The pre-school teacher then invited his parents and grandparents to celebrate his birthday with him at the centre.
Though the incident happened more than four years ago, Ms Ann could not forget how many children there are whose parents cannot afford to throw them birthday parties. In June, she began One Wish SG to sponsor celebrations.
In the space of four months, One Wish celebrated the birthdays of more than 180 children, with cakes and presents paid for by individual donors.
Ms Ann said that she herself did not get to celebrate her birthday earlier this year, and it only solidified her belief that no child should be so deprived.
"If a 26-year-old like me still felt sad when I couldn't celebrate my birthday, what about a child? I want everyone to feel special on their birthdays," she said.
Ms Ann, who was diagnosed with bipolar disorder and depression in 2017, said that the project has helped her just as much as it has made children happy.
"Even though I loved working with children, I found that holding jobs like that made me miserable, owing to my mental health. I would be so overwhelmed before work that I would cry sometimes," she said.
When she quit her job and started One Wish, she felt that the change suited her better.
"Bringing smiles to children across the island brings joy to myself too," she said.
Mother of five Jurina Ooi, 29, would usually put aside some money to buy doughnuts to celebrate her children's birthdays, but her son was in for a surprise when he turned two in July.
Thanks to One Wish, the boy woke up on his birthday to find a cake, some cookies and balloons.

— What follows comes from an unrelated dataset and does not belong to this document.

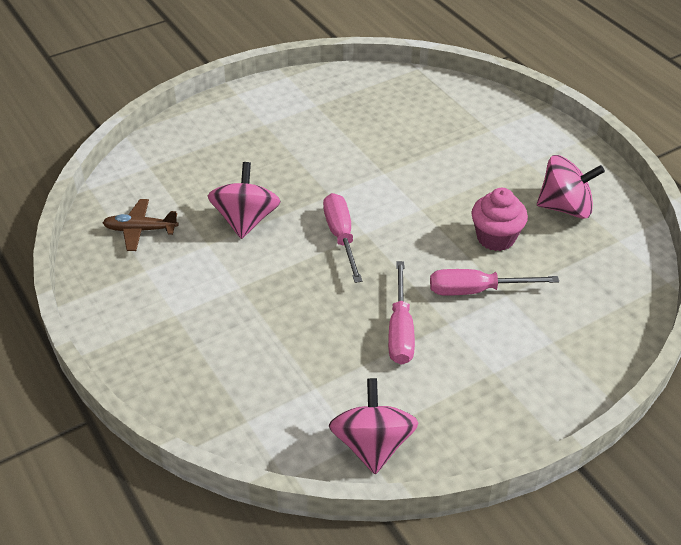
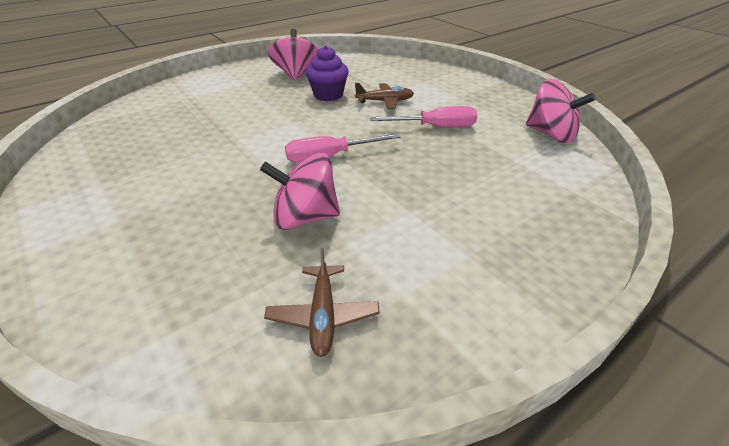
camera: 95 degrees left, 5 degrees down
(372, 445) = (550, 134): pink spinning top -> pink spinning top turned 135 degrees counterclockwise
(476, 290) = (385, 101): pink screwdriver -> brown plane
(496, 238) = (328, 95): pink cupcake -> purple cupcake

"My son was so happy as it was his first time seeing a cake like that and a balloon with his name on it," said Ms Ooi, whose other children are aged between one and nine.
Organisations such as Big At Heart, which works with women and children, alert One Wish about upcoming birthdays, and the list is sent to a WhatsApp group of more than 140 people, comprising members of the public or bakers who are willing to sponsor a child's celebration.
"We get details from the organisations like the children's favourite colour or cartoon, and try to get cakes and presents they would like," Ms Ann said.
Now that One Wish has brought smiles to 180 children across the island, Ms Ann said she does not plan on stopping until she reaches a target of 100 birthdays a month.
"And after I reach all the kids in Singapore, why not Asia, or even the world one day?"